All the devils are Her by David Seabrook
English Non-fiction
Source – personal copy
I said a few posts ago one of my favourite podcasts was Backlist. In the recent break, they played some earlier episodes, one of which was with the writer Rachel Cooke from the Observer, which was around this book by the writer David Seabrook. Seabrook was a crime writer who had written two books before sadly dying too young. He was a writer that looked at the underbelly of people’s lives. In his other book, he wrote about the uncaught serial killer Nick the Stripper, that had killed 8 prostitutes in the sixties; he drew the case and alluded to who he thought was the killer, and then there is this book that seemed to follow him on a number of bus rides from his home in Canterbury to the seaside towns that surround him. But he gets to the dark underbelly of these towns and their past. If you go to any town, spend time in the pubs with the drinkers and look at the dark parts, you’ll enter the world he talks about.
Evenings. Dead-eyed drinkers six deep at the bars, not always alone but often unspeaking, unsmiling – as if the pubs were cider houses and Rochester were Hardy country, far away.
Staccato laughter strafing the Casino Rooms just off the High Street, where audiences are entertained by comedians such as’X-Rated’ Jimmy Jones or Roy Chubby’ Brown, big men who tour England ceaselessly like lardy takes on the Ancient Mariner, bringing none of the poetry and all of the guilt. And finally, down by the station, all the year round, scores of prosti-tutes, some of them very young indeed – and every soul desperate for trade. They hassle locals hurrying home; they go down on drivers waiting for the lights to change; they pound locked cars like gibbons at Longleat. Residents have set up surveillance cameras to monitor the situation but the girls still show every evening at Gundulph Road, New Road and the base of Star Hill and they still take it in all the usual places (including the arm) . Theirs is an indsutry in turmoil, the first sign, on the way to Chatham , tht the sailorsn havre gone for good.
A look at the darker side of life
The book is in three parts. I’ll mainly talk about the first part, which sees David looking into Rochester, the seaside town that Dickens lived in but was another character in the village, an inspiration to Dickens, the writer. Richard Dadd, the painter who killed his father and was sent to the asylum at Broadmoor, inspired Dicken’s Mystery of Edwin Drood, inspired by Dadd’s time in Rochester.

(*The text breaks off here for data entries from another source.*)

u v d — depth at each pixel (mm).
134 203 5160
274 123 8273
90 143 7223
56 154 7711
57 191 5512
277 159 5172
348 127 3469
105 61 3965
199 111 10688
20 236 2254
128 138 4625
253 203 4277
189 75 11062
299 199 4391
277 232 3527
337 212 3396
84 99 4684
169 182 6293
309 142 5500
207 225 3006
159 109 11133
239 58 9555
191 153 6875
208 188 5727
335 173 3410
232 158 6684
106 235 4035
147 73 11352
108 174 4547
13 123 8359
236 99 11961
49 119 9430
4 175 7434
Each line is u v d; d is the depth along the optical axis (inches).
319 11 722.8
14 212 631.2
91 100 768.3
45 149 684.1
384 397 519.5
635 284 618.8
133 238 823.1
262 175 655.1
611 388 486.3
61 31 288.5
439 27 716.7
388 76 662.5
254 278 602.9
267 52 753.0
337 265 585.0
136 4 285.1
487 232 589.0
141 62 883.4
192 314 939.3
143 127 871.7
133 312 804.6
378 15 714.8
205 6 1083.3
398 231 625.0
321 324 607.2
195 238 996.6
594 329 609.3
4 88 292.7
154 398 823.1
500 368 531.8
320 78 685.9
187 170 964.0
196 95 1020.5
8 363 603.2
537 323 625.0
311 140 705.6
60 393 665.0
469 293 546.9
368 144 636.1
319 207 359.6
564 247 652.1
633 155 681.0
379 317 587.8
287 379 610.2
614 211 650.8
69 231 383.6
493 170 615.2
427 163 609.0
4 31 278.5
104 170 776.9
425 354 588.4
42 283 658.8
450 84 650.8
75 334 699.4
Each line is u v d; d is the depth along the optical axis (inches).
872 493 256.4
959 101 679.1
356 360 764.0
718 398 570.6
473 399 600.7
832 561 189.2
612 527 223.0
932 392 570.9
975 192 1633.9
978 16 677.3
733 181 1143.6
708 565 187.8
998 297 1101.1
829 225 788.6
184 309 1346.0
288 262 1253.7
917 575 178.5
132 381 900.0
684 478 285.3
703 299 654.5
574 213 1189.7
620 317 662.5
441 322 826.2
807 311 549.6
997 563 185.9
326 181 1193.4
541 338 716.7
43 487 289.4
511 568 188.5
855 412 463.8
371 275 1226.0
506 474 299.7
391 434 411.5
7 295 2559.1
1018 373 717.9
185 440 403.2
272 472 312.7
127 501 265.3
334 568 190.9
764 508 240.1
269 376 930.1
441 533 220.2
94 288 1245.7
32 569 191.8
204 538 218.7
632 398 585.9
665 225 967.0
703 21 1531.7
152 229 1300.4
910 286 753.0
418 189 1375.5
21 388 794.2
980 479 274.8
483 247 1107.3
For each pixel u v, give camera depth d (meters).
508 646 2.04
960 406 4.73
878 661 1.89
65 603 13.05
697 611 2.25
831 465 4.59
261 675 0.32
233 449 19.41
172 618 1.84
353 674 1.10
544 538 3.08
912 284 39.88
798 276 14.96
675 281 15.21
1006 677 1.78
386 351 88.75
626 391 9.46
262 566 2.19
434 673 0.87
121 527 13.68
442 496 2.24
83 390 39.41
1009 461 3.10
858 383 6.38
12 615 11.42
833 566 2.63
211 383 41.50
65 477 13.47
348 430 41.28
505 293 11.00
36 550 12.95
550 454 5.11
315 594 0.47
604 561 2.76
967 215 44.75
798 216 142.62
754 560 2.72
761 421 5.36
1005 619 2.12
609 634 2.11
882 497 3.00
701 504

The book is a thinly veiled look at the town of drug addiction and what happens when drugs go too far, as with Dadd. The strange thing is, as I looked back at the book today to review it, There is mention of the green man myth, which is strange as there is a pub. There is a controversial sign that used to have a figure on in the town of Ashbourne where we have just had a weekend away it is odd how these connections happen at times with books and life, The book is his looking at each place and spinning stories around those places the dark side of nature from a gay boxer Freddy Mills or was he ? and Charles Hawtrey the Carry on the actor, then fascist shadows in the dark past from Lord Hawi- Haaw relative he meets along the way on his days out from Canterbury.
In 1864, the year in which he was transferred to Broadmoor, Dadd handed over the painting to its dedicatee, George Haydon, the steward at Bethlem. In January 1865 Dadd, possibly at Haydon’s request, provided a key of sorts to this picture in a long, digressive poem entitled Elimination of a Picture and Its Subject’. Dadd treks through his cast list, throws in a few scandalous tidbits such as the patriarch’s penchant for clubbing fairies, and ends meanderingly, with an admission of defeat: ‘But whether it be or be not so / You can afford to let this go / For nought as nothing it explains / And nothing from nothing nothing gains. No good, then. But why should he want to ‘eliminate the picture and its subject? Is he making a pun?If it isn’t a pun, what is it?
Dadd and his strange art and his life is looked at .
This is the dark cousin of Sebald’s rings of Saturn. If he had been a drinker and a near do well of writer, this would have been the book This is the World of a Drinker, a man of the pubs of the night dark alleys, dirty toilets and old men. I am so pleased I caught the backlist this was mentioned on, as even before the show had finished, I had ordered the book. I will be getting his other book at some time as this is the sort of book if I was going write, I’d write a book of free-flowing thinking and thoughts, a sort of interlink work that isn’t about anything but is actually just compelling, like staying next to that guy in the pub that has the lowdown on the whole town the secrets hidden this is the sort of sales you hear from taxi drivers late at night. I often feel Kluge is the master of this sort of book, but this is the top-shelf version of his book. We have seen the dark side of these towns in other books from Brighton Rock or Carver’s dark LA Stories, but this is real life which proves the maxim fact is often stranger than fiction.